+++ Records for the task

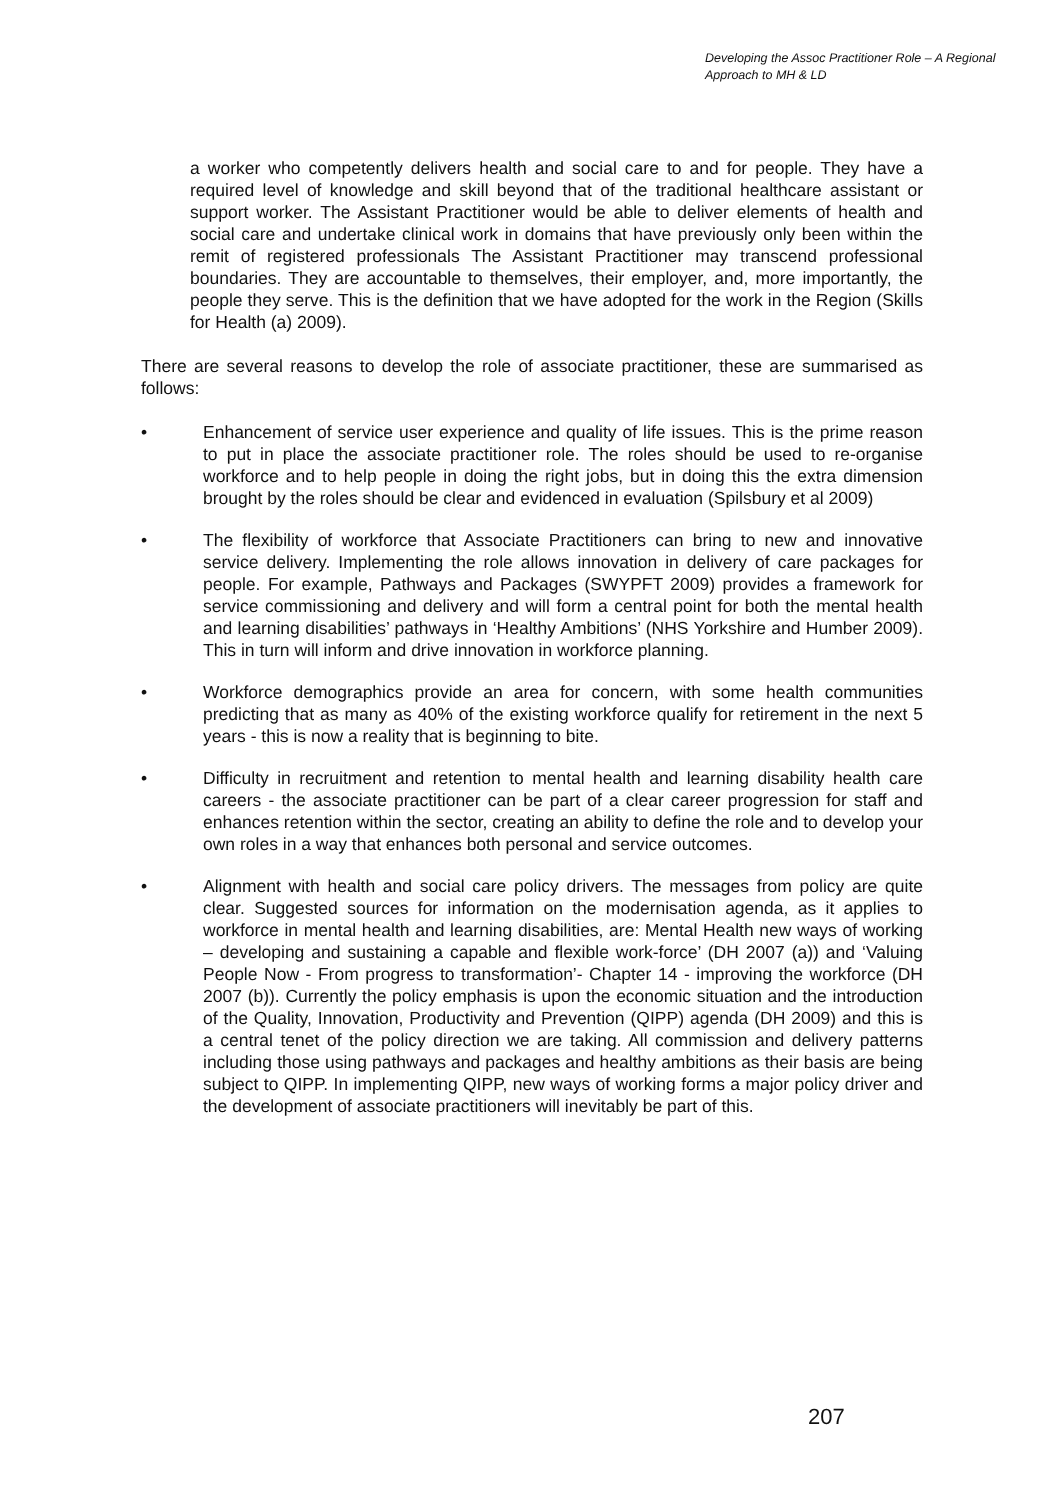Developing the Assoc Practitioner Role – A Regional Approach to MH & LD
a worker who competently delivers health and social care to and for people. They have a required level of knowledge and skill beyond that of the traditional healthcare assistant or support worker. The Assistant Practitioner would be able to deliver elements of health and social care and undertake clinical work in domains that have previously only been within the remit of registered professionals The Assistant Practitioner may transcend professional boundaries. They are accountable to themselves, their employer, and, more importantly, the people they serve. This is the definition that we have adopted for the work in the Region (Skills for Health (a) 2009).
There are several reasons to develop the role of associate practitioner, these are summarised as follows:
• Enhancement of service user experience and quality of life issues. This is the prime reason to put in place the associate practitioner role. The roles should be used to re-organise workforce and to help people in doing the right jobs, but in doing this the extra dimension brought by the roles should be clear and evidenced in evaluation (Spilsbury et al 2009)
• The flexibility of workforce that Associate Practitioners can bring to new and innovative service delivery. Implementing the role allows innovation in delivery of care packages for people. For example, Pathways and Packages (SWYPFT 2009) provides a framework for service commissioning and delivery and will form a central point for both the mental health and learning disabilities’ pathways in ‘Healthy Ambitions’ (NHS Yorkshire and Humber 2009). This in turn will inform and drive innovation in workforce planning.
• Workforce demographics provide an area for concern, with some health communities predicting that as many as 40% of the existing workforce qualify for retirement in the next 5 years - this is now a reality that is beginning to bite.
• Difficulty in recruitment and retention to mental health and learning disability health care careers - the associate practitioner can be part of a clear career progression for staff and enhances retention within the sector, creating an ability to define the role and to develop your own roles in a way that enhances both personal and service outcomes.
• Alignment with health and social care policy drivers. The messages from policy are quite clear. Suggested sources for information on the modernisation agenda, as it applies to workforce in mental health and learning disabilities, are: Mental Health new ways of working – developing and sustaining a capable and flexible work-force’ (DH 2007 (a)) and ‘Valuing People Now - From progress to transformation’- Chapter 14 - improving the workforce (DH 2007 (b)). Currently the policy emphasis is upon the economic situation and the introduction of the Quality, Innovation, Productivity and Prevention (QIPP) agenda (DH 2009) and this is a central tenet of the policy direction we are taking. All commission and delivery patterns including those using pathways and packages and healthy ambitions as their basis are being subject to QIPP. In implementing QIPP, new ways of working forms a major policy driver and the development of associate practitioners will inevitably be part of this.
207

++++++

## What you have to do
When a line in the records above holds "roles", that line is to be reported.

## Response
• Enhancement of service user experience and quality of life issues. This is the prime reason to put in place the associate practitioner role. The roles should be used to re-organise workforce and to help people in doing the right jobs, but in doing this the extra dimension brought by the roles should be clear and evidenced in evaluation (Spilsbury et al 2009)
• Difficulty in recruitment and retention to mental health and learning disability health care careers - the associate practitioner can be part of a clear career progression for staff and enhances retention within the sector, creating an ability to define the role and to develop your own roles in a way that enhances both personal and service outcomes.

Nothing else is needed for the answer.